Among Texas’ major metros, San Antonio has the next lowest seasonally adjusted rate at 3.0%, while Dallas is at 3.1%, Fort Worth is at 3.2%, and Houston is at 3.6%. Each metro’s rate is up from May. Seasonally adjusted unemployment rates for Texas metros are produced by the Federal Reserve Bank of Dallas. (The TWC also produces seasonally adjusted rates for Texas metros, but publication lags the Dallas Fed’s data.)
With Austin’s unemployment rate down from one year ago, the number unemployed has also fallen. In June 2018, Austin’s number of unemployed was 38,577. Over the last 12 months, the unemployed declined by 5,380 or 13.9%, to 33,197. This is due to a larger increase in the number employed, compared to labor force. The Austin metro’s civilian labor force (employed plus unemployed) increased by 14,658 persons or 1.2% from one year ago, while persons employed increased by 20,038 or 1.7%.
Texas’ employment growth (260,557 or 1.7%) also exceeds labor force growth (176,769 or 1.2%). Thus, the number of unemployed decreased by 83,788 or 14.3%. Nationally, June civilian labor force is up by 843,000 or 0.5%, while employed is above the level of a year ago by 1,363,000 or 0.9%, and 520,000 fewer people (7.6%) are unemployed.
The Chamber’s Economic Indicators page provides up-to-date historical spreadsheet versions of Austin, Texas and U.S. data for both the Current Employment Statistics (CES) and Local Area Unemployment Statistics (LAUS) data addressed above.
As we’ve noted in the last few monthly articles about the CES data, when we see atypical growth rates in Austin’s nonfarm payroll jobs data, we sometimes look at an alternative payroll jobs dataset, the Quarterly Census of Employment and Wages (QCEW) to see how consistent the two datasets appear. QCEW, which is derived from the universe of unemployment insurance-covered employer payroll records, informs the annual benchmark revisions to the sample-survey-based CES data. QCEW data, which is presently available through December 2018, gives some evidence that Austin’s recent job growth may be more robust than preliminary CES data indicates.
The Federal Reserve Bank of Dallas produces a version of nonfarm payroll jobs that benchmarks to QCEW data quarterly instead of annually. According to the Dallas Fed’s early-benchmarked and seasonally adjusted data, Austin’s job growth for the year ending in June is 3.1%, which is substantially higher than the BLS/TWC estimate of 2.2% in their seasonally adjusted series (year over year growth in the not-seasonally-adjusted data is 2.1%).

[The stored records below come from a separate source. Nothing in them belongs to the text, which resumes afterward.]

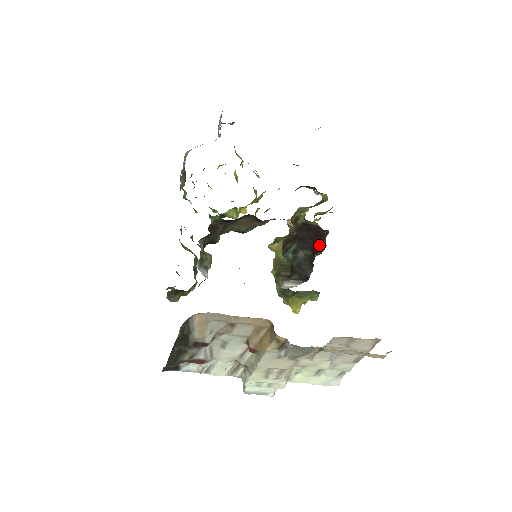
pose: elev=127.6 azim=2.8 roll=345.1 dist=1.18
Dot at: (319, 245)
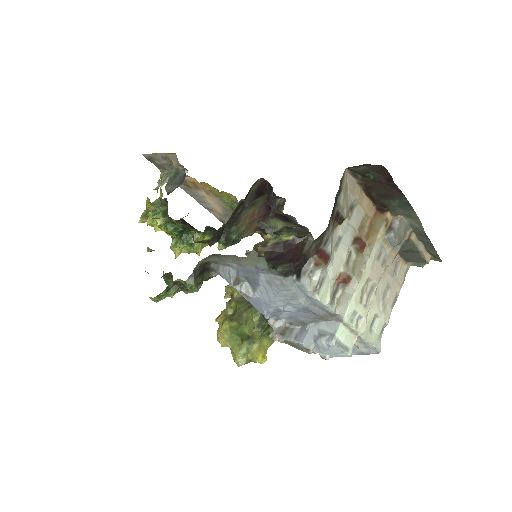
Dot at: (299, 253)
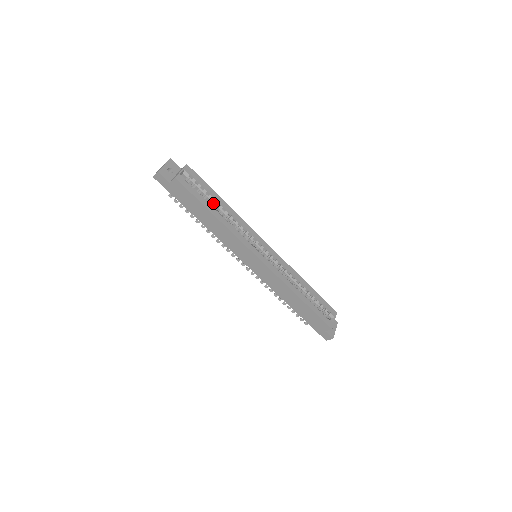
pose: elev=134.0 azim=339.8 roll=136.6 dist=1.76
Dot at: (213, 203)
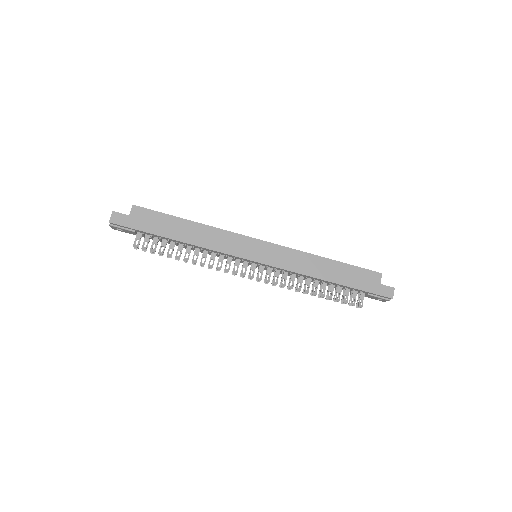
Dot at: occluded
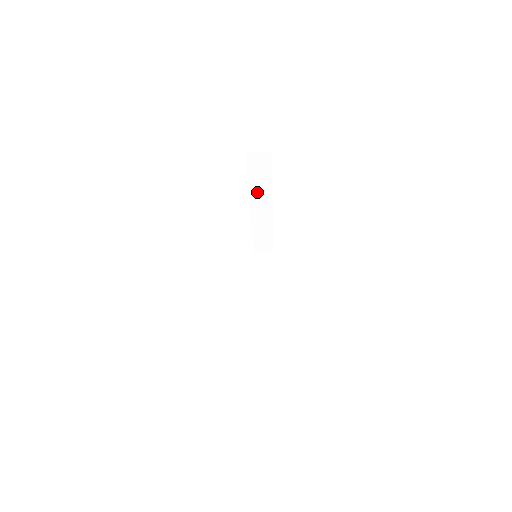
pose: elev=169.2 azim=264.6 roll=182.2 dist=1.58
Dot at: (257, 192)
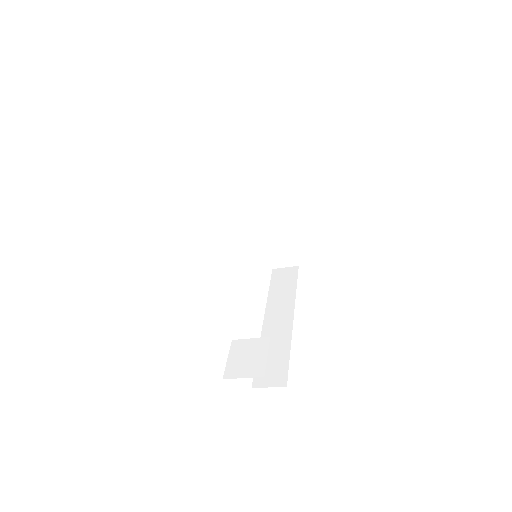
Dot at: (258, 184)
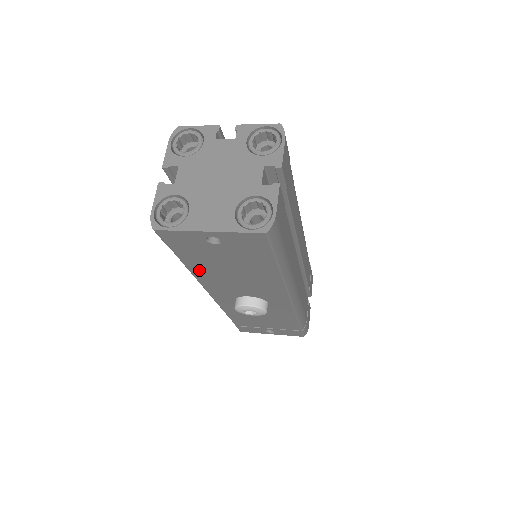
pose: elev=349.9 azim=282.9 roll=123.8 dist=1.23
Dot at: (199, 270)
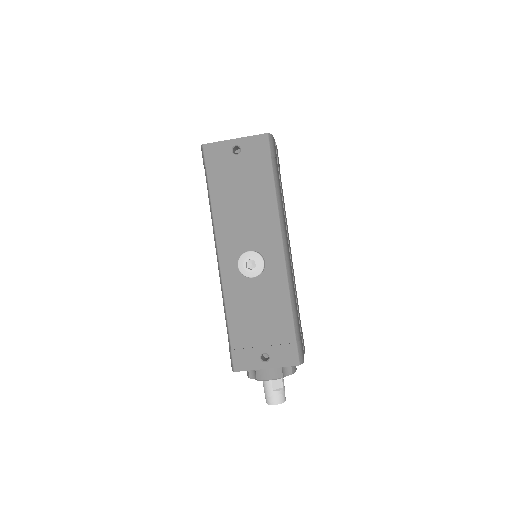
Dot at: (219, 204)
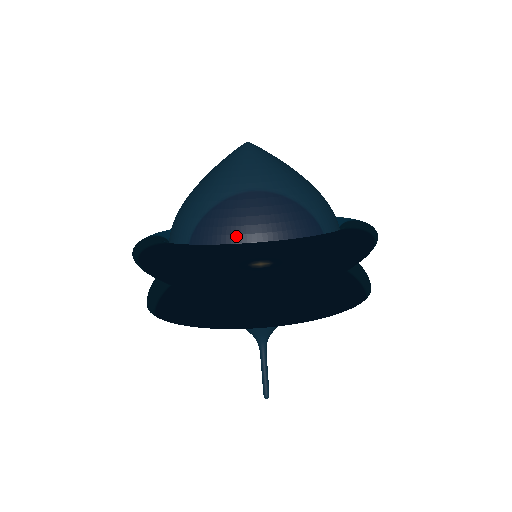
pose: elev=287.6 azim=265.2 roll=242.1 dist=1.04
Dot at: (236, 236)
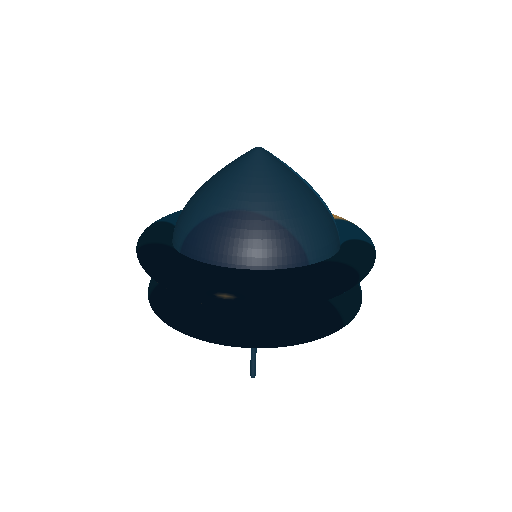
Dot at: (218, 255)
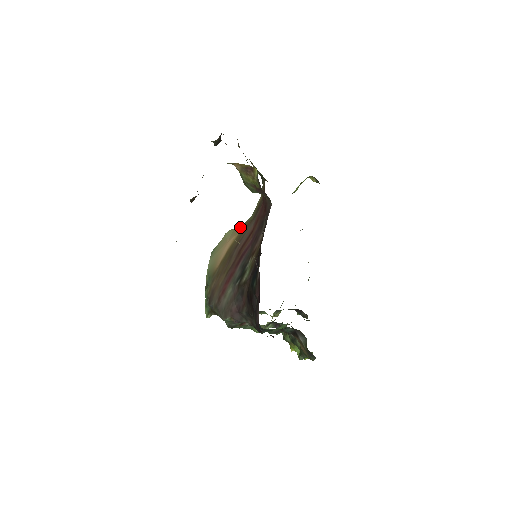
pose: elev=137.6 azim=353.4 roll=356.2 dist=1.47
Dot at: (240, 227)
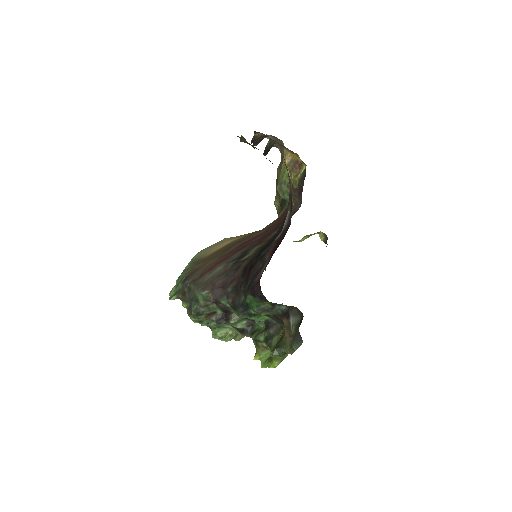
Dot at: (246, 234)
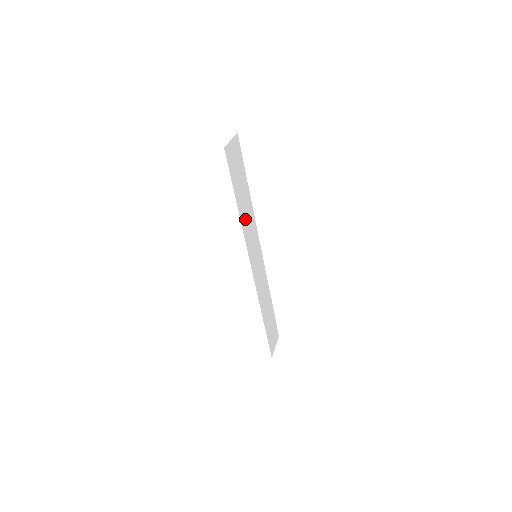
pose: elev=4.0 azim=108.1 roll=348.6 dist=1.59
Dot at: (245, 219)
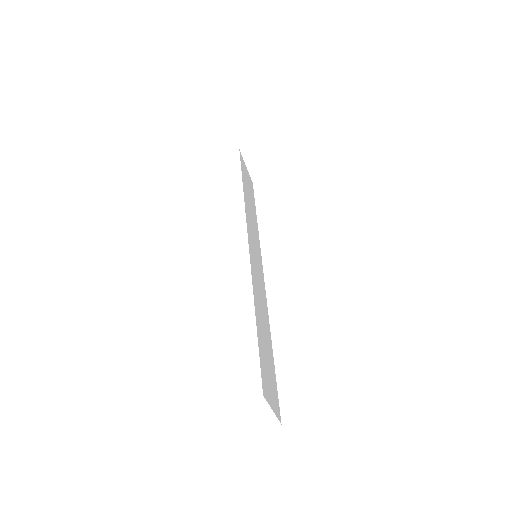
Dot at: (249, 211)
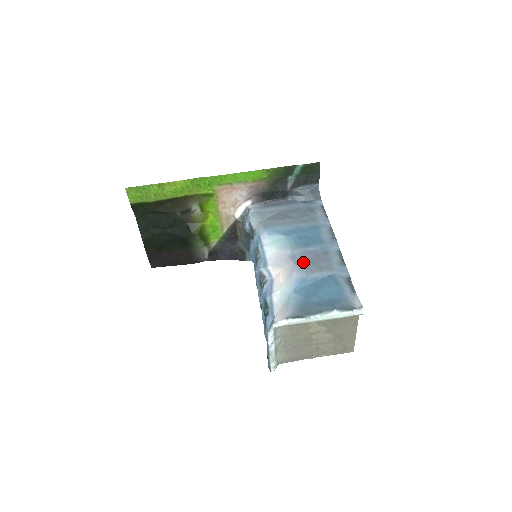
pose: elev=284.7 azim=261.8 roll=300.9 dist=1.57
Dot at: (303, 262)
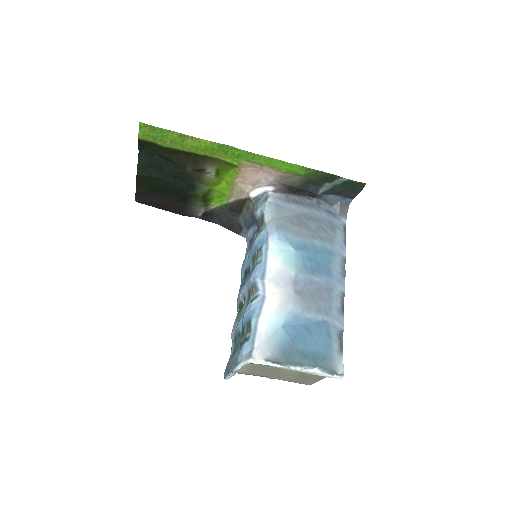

Due to issues of timeliness and for comparison to other geographic areas, this article, like most reporting elsewhere, remains focused on the BLS/TWC CES data, but it can be helpful to be aware of limitations of the sample survey and the potential for actual growth to be higher or lower than preliminary estimates indicate.
As a relatively fast growing metro, it may be that the sample survey of employers in our area sometimes becomes insufficiently representative. With unemployment as low as it has been in Austin over the last couple of years, and for other reasons, such as a probable decrease in migration due to similarly low unemployment rates elsewhere, it is reasonable to expect job growth to slow, but with the divergence between CES and QCEW data we see in 2018 Q4, there is some room to question if growth is currently quite as low as 2.2%.
Note that the Excel file of nonfarm payroll jobs time series data on the Chamber’s Economic Indicators page includes not only the CES data (total, private, and major industry sectors), but also the QCEW series (total and private industry), and the seasonally adjusted and early-benchmarked Dallas Fed series (total).